“行!有娘們大夥兒一同品嚐!”賊人頭兒淫笑著。
“你!該死!”黑衣人旁的一人恨聲啐道,就想拔劍把那賊人頭兒砍死當場。
聽聲音是一個女子聲,可不就是齊瑩。
眼下她也被這賊人侮辱,豈能不恨。
那黑衣人卻是按住了她,示意她先別動。
他還跟著笑,賊人頭兒以為他被自己說動了。
黑衣人淡淡道:“這事兒你們幹得挺溜啊?”
賊人頭兒道:“嗨,原來這還有位大姐呀?這位大哥,您可就不知道了吧?不瞞大哥的,這事兒我們一年得幹上十回八回,娘們兒都帶回去了好幾個。
你別說,這些娘們兒在身下掙扎,咱辦事兒可真太刺激了!”
“鋥!”忽然寒光一閃,沒有任何徵兆的,那賊人頭兒的腦袋便掉在了地上,沿著陡坡骨碌碌滾了下去。
變故發生得太快,以至於所有的賊人都愣在了當場。
還有人發出了驚恐的尖叫聲:“啊!”
尖叫聲驚醒了所有人,有幾個賊人持刀就朝黑衣人衝了上去,胡亂刺去。
他們算是明白了,這些人一開始就沒打算和他們好好談,等談完了,他們還是逃不掉“死”的下場。
那為首的黑衣人一直沉默不語,只是拉了拉旁邊那女子,往邊上讓了讓,道:“瑩瑩,站遠些,免得髒了你的衣裳。
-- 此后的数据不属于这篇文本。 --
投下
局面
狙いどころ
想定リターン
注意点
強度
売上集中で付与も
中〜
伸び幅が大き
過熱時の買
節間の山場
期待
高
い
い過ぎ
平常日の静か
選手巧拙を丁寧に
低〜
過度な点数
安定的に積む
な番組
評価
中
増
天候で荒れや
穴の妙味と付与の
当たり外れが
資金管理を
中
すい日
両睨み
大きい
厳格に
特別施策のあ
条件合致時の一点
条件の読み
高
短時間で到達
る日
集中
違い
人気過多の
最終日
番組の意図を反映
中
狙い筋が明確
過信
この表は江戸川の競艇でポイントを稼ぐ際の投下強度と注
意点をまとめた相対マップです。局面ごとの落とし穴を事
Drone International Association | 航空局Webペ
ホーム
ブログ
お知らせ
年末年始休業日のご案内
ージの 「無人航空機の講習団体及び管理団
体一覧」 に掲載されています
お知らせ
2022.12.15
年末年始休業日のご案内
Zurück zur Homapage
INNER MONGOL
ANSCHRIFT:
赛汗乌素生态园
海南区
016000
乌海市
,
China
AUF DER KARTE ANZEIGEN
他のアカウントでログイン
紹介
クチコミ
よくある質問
”
他們讓開了道,後面的黑衣人揮劍就迎了上去。
賊人們本來武藝就不太行,此刻膽戰心驚之下,所有動作都沒了章法,豈是暗衛的對手,很快就又倒下了好幾個賊人。
一時間鮮血狂飆,濺了旁邊的賊人滿身。
還剩下三個還站著的賊人,被那熱熱的鮮血一刺激,猛地驚醒了過來,看見滿地的屍|首,頓時嚇破了膽,轉頭便要跑。但他們也沒跑多遠,就被身後的長劍貫穿了身體。
看著一地的屍|首,範靖宇沒有絲毫的憐憫,道:“還以為只是普通的搶搶錢財,這還強搶民女,你們不死誰死?”
齊瑩道:“就是!我平生最恨這類渣渣了!”
有暗衛問:“少爺,這些怎麼處理?”
範靖宇環看了一下這綿延的群山,在黑夜裡如同一個猛獸般匍匐著。他道:“無須處理,死後還能餵飽野獸,也算是他們最後的功德。”
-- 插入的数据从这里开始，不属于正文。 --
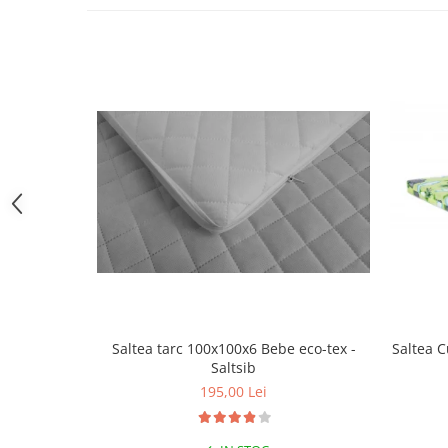
Triciclete copii si adulti
Trotinete copii si adulti
Biciclete fara pedale
Masinute fara pedale
Karturi si masinute cu pedale
Role copii si adulti
Masinute si motociclete electrice
Marsupii
Premergatoare
Skateboard
Scaune de biciclete copii
Saltea tarc 100x100x6 Bebe eco-tex -
Saltea C
Baita, Igiena, Siguranta
Saltsib
Baie
195,00 Lei
Lenjerie mamici
Olite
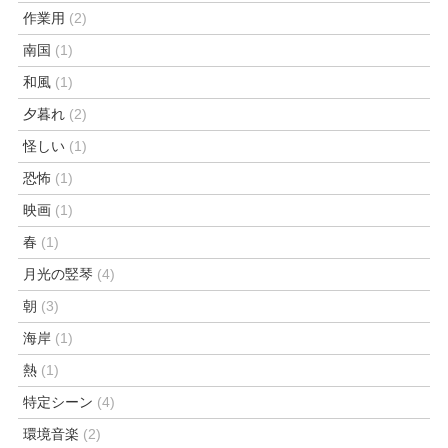
作業用
(2)
南国
(1)
和風
(1)
夕暮れ
(2)
怪しい
(1)
恐怖
(1)
映画
(1)
春
(1)
月光の竪琴
(4)
朝
(3)
海岸
(1)
熱
(1)
特定シーン
(4)
環境音楽
(2)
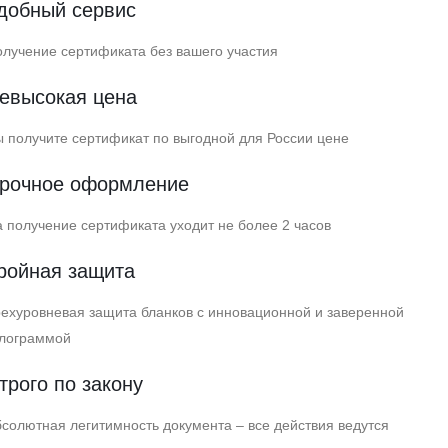
добный сервис
лучение сертификата без вашего участия
евысокая цена
 получите сертификат по выгодной для России цене
рочное оформление
 получение сертификата уходит не более 2 часов
ройная защита
ехуровневая защита бланков с инновационной и заверенной
олограммой
трого по закону
солютная легитимность документа – все действия ведутся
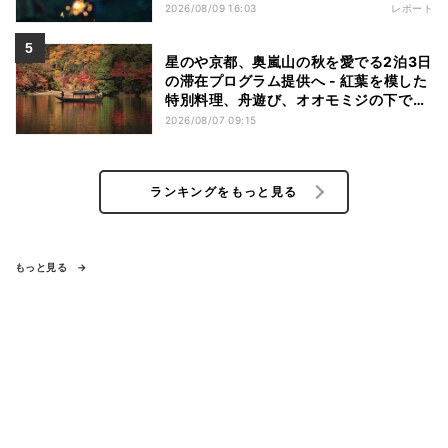
2026/08/09 16:03
レポート
星のや京都、奥嵐山の秋を愛でる2泊3日
の滞在プログラム提供へ - 紅葉を模した
特別料理、舟遊び、オオモミジの下でお
こなう深呼吸など
2026/08/07 09:15
ランキングをもっと見る
もっと見る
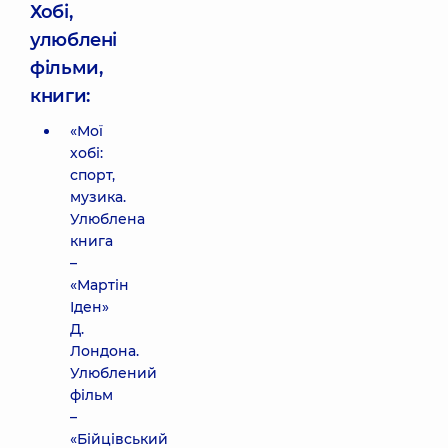
Хобі,
улюблені
фільми,
книги:
«Мої
хобі:
спорт,
музика.
Улюблена
книга
–
«Мартін
Іден»
Д.
Лондона.
Улюблений
фільм
–
«Бійцівський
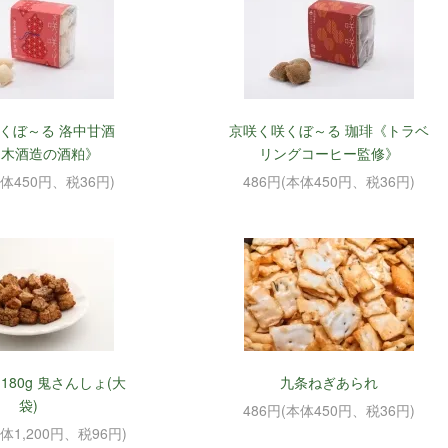
くぼ～る 洛中甘酒
京咲く咲くぼ～る 珈琲《トラベ
々木酒造の酒粕》
リングコーヒー監修》
本体450円、税36円)
486円(本体450円、税36円)
180g 鬼さんしょ(大
九条ねぎあられ
袋)
486円(本体450円、税36円)
本体1,200円、税96円)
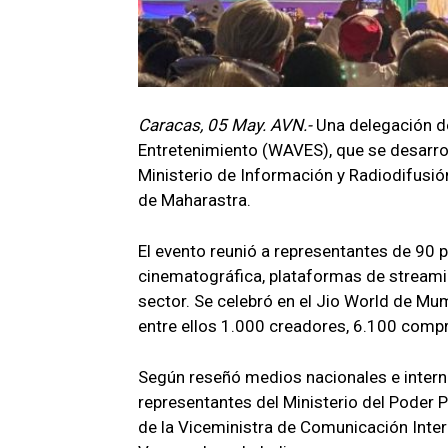
Caracas, 05 May. AVN.-
Una delegación de
Entretenimiento (WAVES), que se desarrol
Ministerio de Información y Radiodifusió
de Maharastra.
El evento reunió a representantes de 90 
cinematográfica, plataformas de streami
sector. Se celebró en el Jio World de Mum
entre ellos 1.000 creadores, 6.100 comp
Según reseñó medios nacionales e intern
representantes del Ministerio del Poder 
de la Viceministra de Comunicación Inte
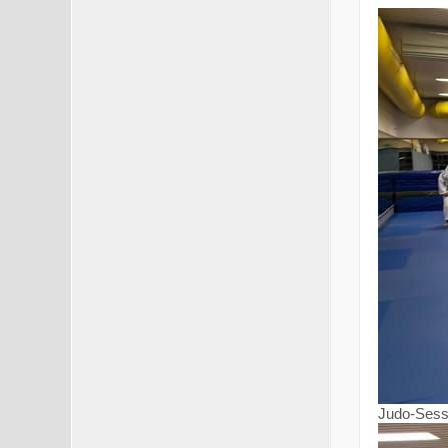
Judo-Sessi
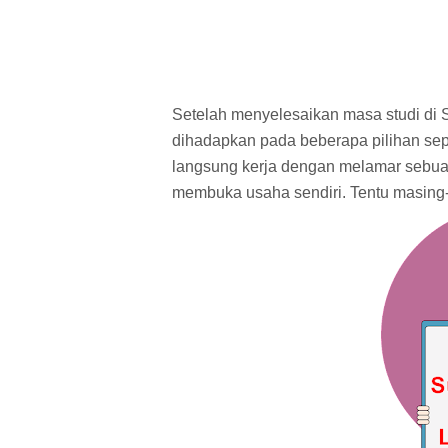
Setelah menyelesaikan masa studi di 
dihadapkan pada beberapa pilihan sepe
langsung kerja dengan melamar sebuah 
membuka usaha sendiri. Tentu masing-m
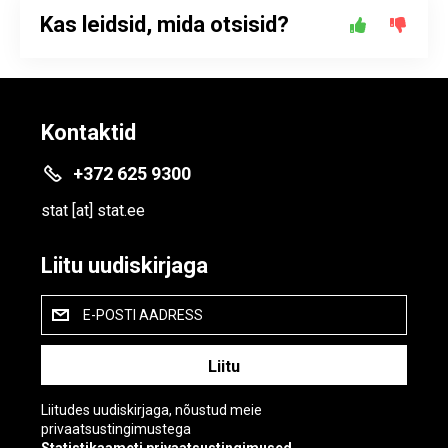
Kas leidsid, mida otsisid?
Kontaktid
+372 625 9300
stat
[at]
stat.ee
Liitu uudiskirjaga
E-POSTI AADRESS
Liitudes uudiskirjaga, nõustud meie
privaatsustingimustega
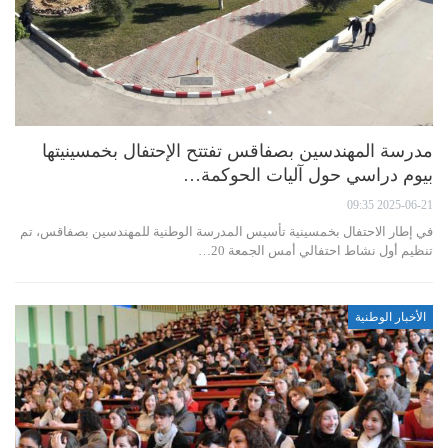
مدرسة المهندسين بصفاقس تفتتح الإحتفال بخمسينيتها
بيوم دراسي حول آليات الحوكمة…
2025-06-21 09:35
في إطار الاحتفال بخمسينية تأسيس المدرسة الوطنية للمهندسين بصفاقس، تم
تنظيم أول نشاط احتفالي أمس الجمعة 20…
الأخبار الوطنية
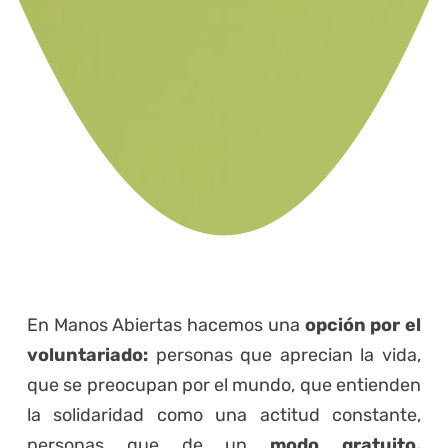
En Manos Abiertas hacemos una
opción por el
voluntariado:
personas que aprecian la vida,
que se preocupan por el mundo, que entienden
la solidaridad como una actitud constante,
personas que de un
modo gratuito,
齊瑩道:“哼!這還便宜他們了!這種人渣,就應該千刀萬剮!”
範靖宇對暗衛道:“看看馬車回來了沒有,接應一下。”
“是!”暗衛便應聲而去。
範靖宇對齊瑩道:“走了。”
兩人一躍下了陡坡,穩穩在山坳道路上落了腳。這裡離前面大部隊下車的地方也有好幾裡地,兩人索性就在此等馬車回來。
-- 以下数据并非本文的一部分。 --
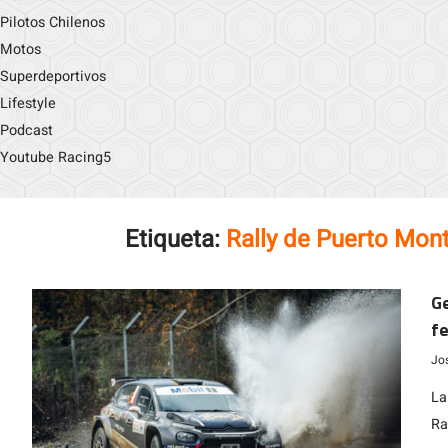
Pilotos Chilenos
Motos
Superdeportivos
Lifestyle
Podcast
Youtube Racing5
Etiqueta:
Rally de Puerto Mo
Ge
fe
M
Jo
La
Ra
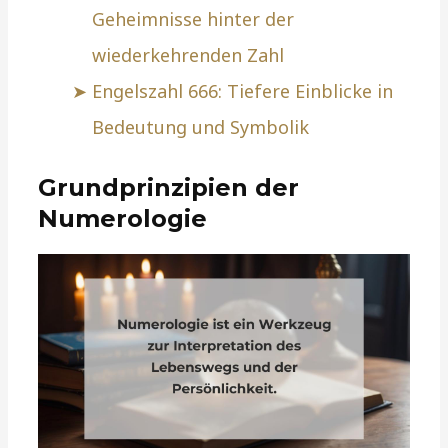
Geheimnisse hinter der
wiederkehrenden Zahl
Engelszahl 666: Tiefere Einblicke in
Bedeutung und Symbolik
Grundprinzipien der
Numerologie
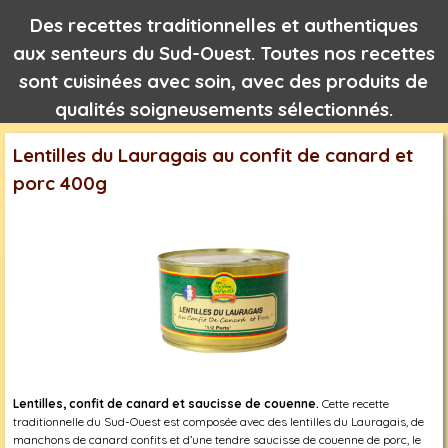
Des recettes traditionnelles et authentiques
aux senteurs du Sud-Ouest. Toutes nos recettes
sont cuisinées avec soin, avec des produits de
qualités soigneusements sélectionnés.
Lentilles du Lauragais au confit de canard et
porc 400g
Lentilles, confit de canard et saucisse de couenne.
Cette recette
traditionnelle du Sud-Ouest est composée avec des lentilles du Lauragais, de
manchons de canard confits et d’une tendre saucisse de couenne de porc, le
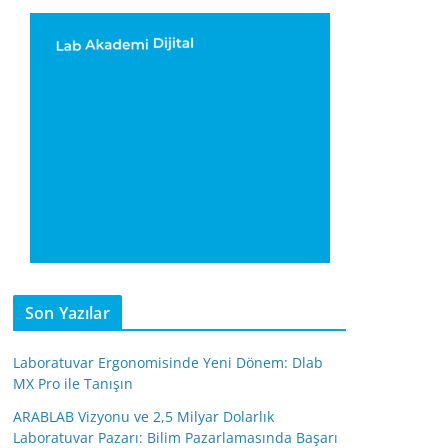
Son Yazılar
Laboratuvar Ergonomisinde Yeni Dönem: Dlab
MX Pro ile Tanışın
ARABLAB Vizyonu ve 2,5 Milyar Dolarlık
Laboratuvar Pazarı: Bilim Pazarlamasında Başarı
夜晚的林子裡,竟起了一陣急風,吹得沙沙作響,掩蓋了那刻意放輕的馬蹄聲。
此時正有一夥人潛伏在前方的密林裡,他們本來是從後面追上來的,可正追到這裡時,正好那些賊人和黑衣人廝殺得正酣,他們便紛紛下了馬,從林子裡包抄到了前頭,偷偷藏在了林子裡。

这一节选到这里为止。